No es que a mí me dé vergüenza, porque éstas son cosas de hombres, pero bueno, pues uno no puede dormir después.

—¿Así que tú tienes experiencia, eh? —le dije al que sabía de mujeres, un tipo de golfillo en un uniforme demasiado grande. —Imagine usted, mi sargento, he sido limpiabotas en Salamanca. Y esto ya es algo. La ciudad de la sífilis, la llaman. ¿Ha estado usted allí?

—Sí.

—Bueno, entonces usted conoce cómo es. De día en los cafés y en los soportales de la plaza, y por la noche en las casas de putas. Las putas son buenas chicas y siempre piden que les limpien los zapatos para que paguen los cabritos. Y claro, siempre tiene uno un capricho. Éstos no saben nada de la vida.

—Pues yo me he acostado con mi novia antes de venir aquí —exclamó uno de ellos.

—¡Qué, lo dices tú que te has acostado! Sois unos maricas. Cuando vais a Tetuán os da miedo acostaros con una mujer.

—Porque son unas guarras. Dame una de las putas de los sargentos y verás. Mire usted, mi sargento, en Tetuán hay putas a dos reales, pero tienen más piojos que aquí. Para lo único que son buenas es cuando va a haber operaciones.

—¿Operaciones?

—Sí, señor. Cuando va a haber tiros. Si tiene uno suerte, pues le dan un permiso para ir a Tetuán y se busca uno una tía que esté mala, y se acuesta con ella. Le mandan a uno al hospital por dos o tres meses y no tiene uno que andar corriendo cuando llueven balas. Pero las tías piojosas lo saben y piden doble.

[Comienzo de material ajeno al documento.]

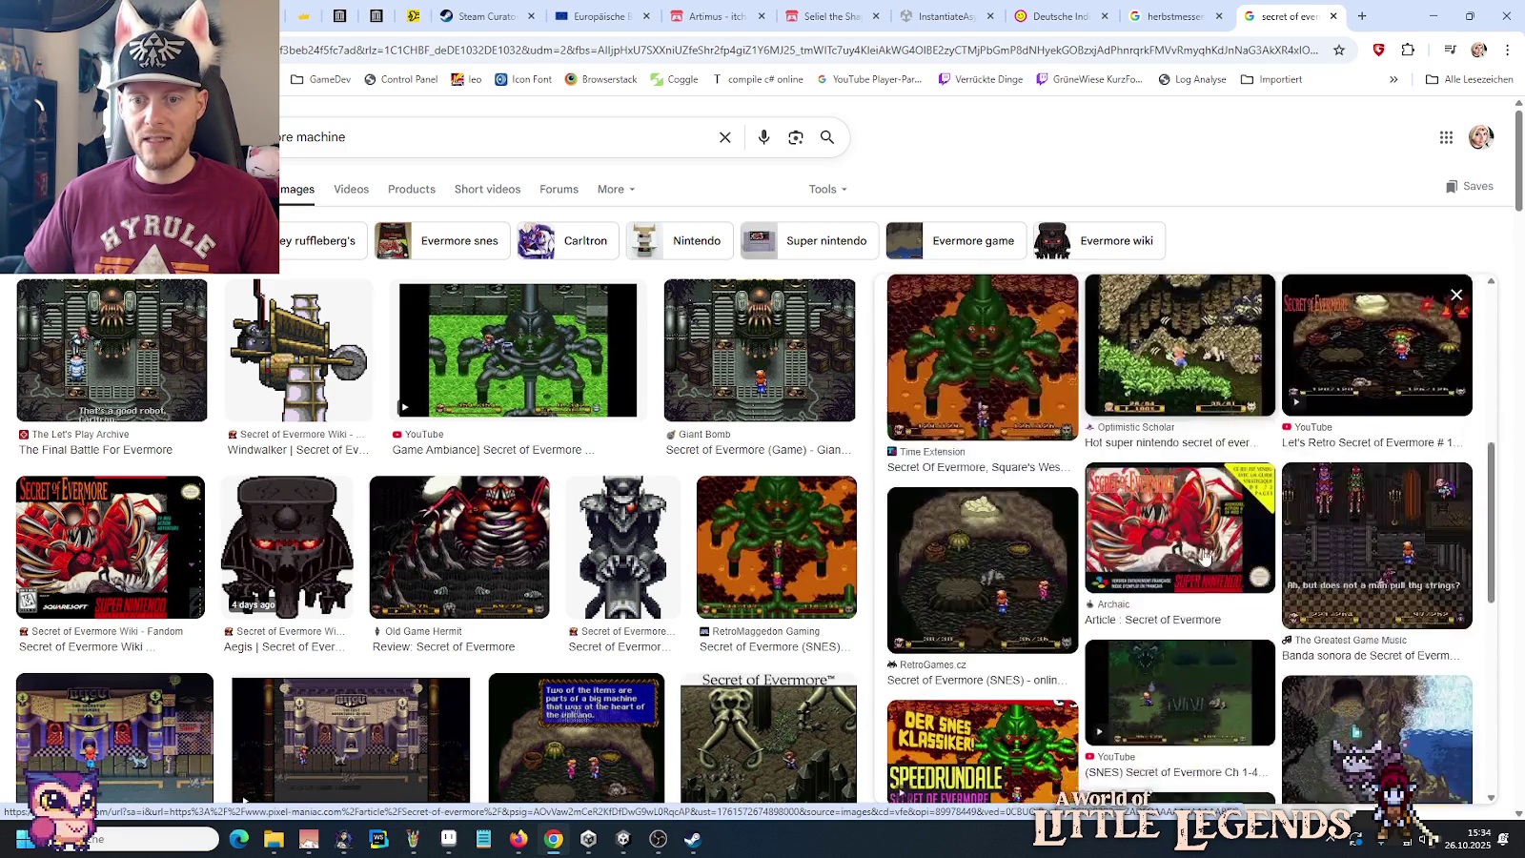
{"action": "scroll", "coordinate": [1204, 558], "scroll_direction": "down", "scroll_amount": 2}
{"action": "scroll", "coordinate": [1206, 556], "scroll_direction": "down", "scroll_amount": 2}
{"action": "scroll", "coordinate": [1210, 553], "scroll_direction": "down", "scroll_amount": 2}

Nos interrumpió el rancho de mediodía, un caldero enorme lleno de judías blancas nadando en un caldo rojo ladrillo, seguido por otro lleno de café, agua tenuemente coloreada, en la que los soldados empapaban trozos de pan. Uno de ellos trajo una lata de leche condensada y dejó caer un chorrito fino en su café.

—Caray, ¡vaya un lujo que te gastas!

—No, señor. Es que tengo las tercianas y me dan una lata de leche cada tres días.

—Pero si tienes tercianas, debías estar en el hospital.

—Bueno, eso es si tiene uno las palúdicas todo el día. Pero con un poco de fiebre un día sí y otro no, le ponen a uno a quinina y a leche y le dejan de servicio. Claro que el día que me da, no lo hago.

Comimos con el sargento, arroz hecho con los chorizos que habíamos llevado, y bebimos café, un café que era indudablemente mejor que el de los soldados, pero que era infernalmente malo. Después nos pusimos a charlar con una botella de coñac entre nosotros.

—Y usted, ¿cómo lo pasa aquí?

—No muy mal. La cocina me da unas diez pesetas al día: y siempre se saca algo de la ropa, aunque haya que dejarle su parte al suboficial. Y la comida me sale gratis; donde comen dieciséis, comen diecisiete.

—Ya hay que hacer números para alimentar a diecisiete y sacar diez pesetas diarias.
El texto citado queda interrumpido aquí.